To assess food choice during the 5 days between allocation and closeout, participants will be sent, by email, a link to complete a daily Web-based food diary. This questionnaire is based on the Paffenbarger Physical Activity Questionnaire Dietary Habits subscale [41] and other food frequency questionnaires. Participants will be asked to complete the survey at the end of the day when they do not plan on eating anything afterward. The survey will first ask the participants to briefly describe and/or list the food items or meals they ate that day. Then, participants will be asked to report the number of servings they ate that day for different food categories. The food categories will include fruits; vegetables; grains; eggs; milk and cream; dairy (not including milk); poultry; fish and seafood; beef, pork, lamb, and other red meat; nuts, seeds, and legumes; fats and oils; sweets and desserts (not including candy); candy; salty snacks; drinks; and other foods. For each food category, several examples will be provided to describe what equates to 1 serving of that category. The reported number of daily servings for each of the food categories will be averaged to create a measure of outside-the-lab food intake. For analysis, outside-the-lab food intake will be compared across treatment groups to assess the impact of the intervention arm on outside-the-lab food choices.

Demographic and Anthropometric Measures

Demographic Information

Participants will self-report their age and biological sex (0=male, 1=female). They will also report their relationship status, education, and income group that best represents themselves from preselected options. Finally, they will be asked to report their racial and ethnic identity by indicating if they identify as Hispanic or Latino and select the racial group that best represents themselves from preselected options.

Anthropometric Measurements

During the first experimental session, height will be measured with a stadiometer and weight will be assessed with an electronic weight scale. Recorded height and weight will be used to confirm the participant’s self-reported height and weight on the screening questionnaire. Waist circumference will be measured with a tape measure. Body fat percentage will be assessed with an Omron bioimpedance scale. Blood pressure will be measured with an aneroid sphygmomanometer, Omron blood pressure monitor. Three successive arterial blood pressure readings will be taken on the participant’s left arm, with a 2-min interval between each reading.

Covariates

Covariates thought to impact eating behavior will be assessed before allocation and 1 week later at closeout. Covariate measures are indicated in Table 1 in footnote f.

Perceived Stress

To control for the impact of stress on eating behaviors, we will measure self-reported perceived stress using the 14-item Perceived Stress Scale (PSS) [42]. The PSS assesses the extent to which situations in one’s life are appraised as stressful during the past month on a 5-point Likert scale (0=never, 4=very often).

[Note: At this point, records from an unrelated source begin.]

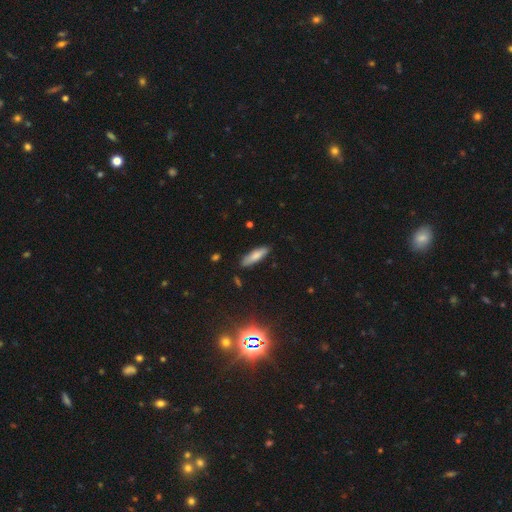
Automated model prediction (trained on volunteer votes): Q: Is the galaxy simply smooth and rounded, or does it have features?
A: smooth — 78%.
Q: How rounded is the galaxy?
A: cigar-shaped — 62%.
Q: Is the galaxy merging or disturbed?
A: none — 85%.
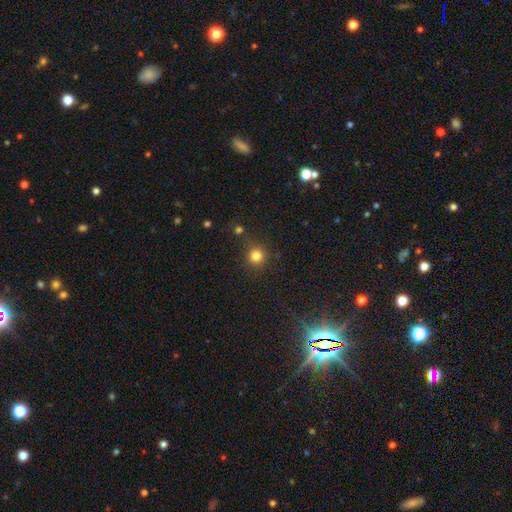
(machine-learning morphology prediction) This appears to be a smooth galaxy with no disk features (81%) that is round (92%). Merging: none (82%).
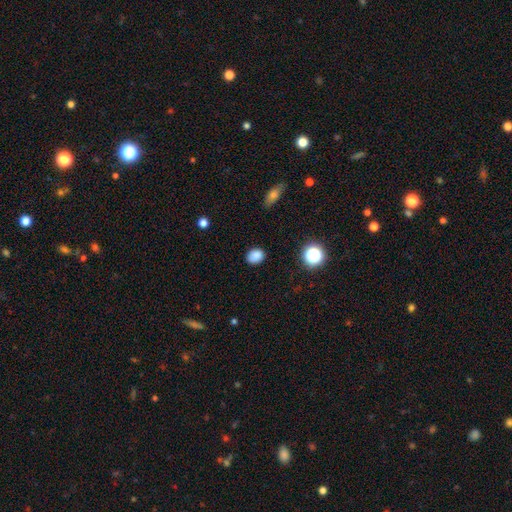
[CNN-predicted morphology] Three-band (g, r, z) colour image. It shows a smooth galaxy with no disk features (84%) that is in between round and cigar-shaped (51%). Merging: none (84%).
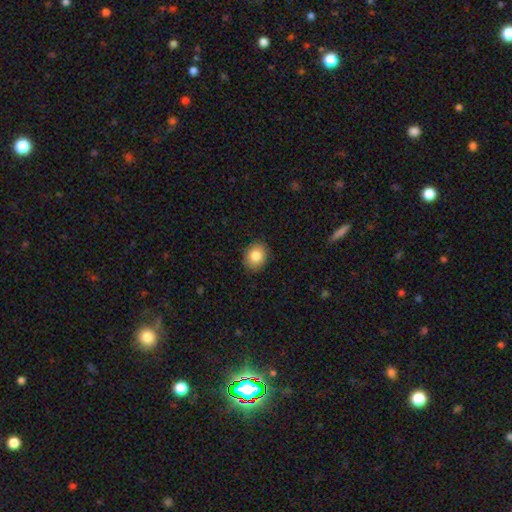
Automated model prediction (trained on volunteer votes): smooth_or_featured: smooth (p=0.84) [alt: star or artifact p=0.09]
how_rounded: round (p=0.62) [alt: in between p=0.37]
merging: none (p=0.88) [alt: minor disturbance p=0.09]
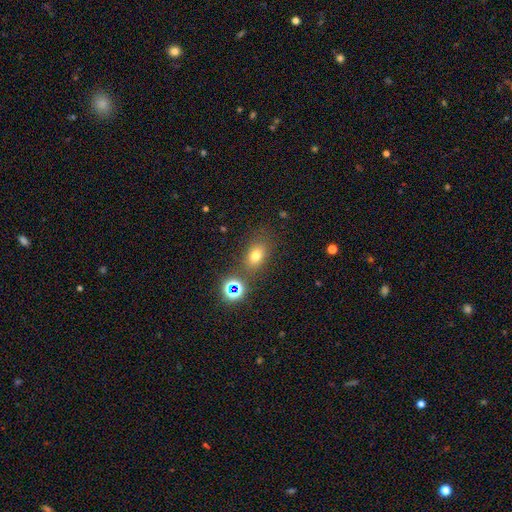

Positive and Negative Affect

We will use the 10-item Positive and Negative Affect Scale (PANAS) [43] to control for the impact of dispositional affect on eating behaviors. The PANAS assesses the extent to which the individual felt positive or negative emotions in the past month. Participants rate their affect using a 5-point Likert scale ranging from very slightly or none at all to extremely. During the second experimental lab session, this questionnaire will be administered again, but instead ask about affect in the past week.

Depressive Symptoms

We will control for the impact of depression symptomatology on eating behavior by measuring depressive symptoms with the 10-item Center for Epidemiology Studies of Depression scale (CESD-10) [44]. The CESD-10 assesses mood symptoms during the past 7 days using a 4-point Likert scale.

Exploratory Measures

Several exploratory measures will be included in the study to determine if group assignment or our primary outcome measures are associated with psychological, behavioral, and emotional health constructs. Participants will complete a distinct set of exploratory assessments before allocation, after allocation, and at closeout (Table 1). Trait exploratory measures that are less likely to be impacted by the intervention content will be distributed after allocation and at closeout to also serve the practical design purpose of providing a consistent setting during which the participant is presented with the array of snacks that comprise the food choice measure. The description of each exploratory measure is provided in Multimedia Appendix 1.

Analysis

Primary Statistical Analysis

Our primary statistical analyses will comprise a mixed design (between-subjects and repeated measure) that compares TD, food demand, and food choice measures at baseline, after allocation, and at closeout across treatment arms. Our analyses will control for standard demographic variables such as age, biological sex, race, and income. A series of repeated measure ANOVAs with treatment arm as a between-subject variable and measurement period as the repeated measure will be conducted on TD rates and healthy and unhealthy food demand indices, respectively.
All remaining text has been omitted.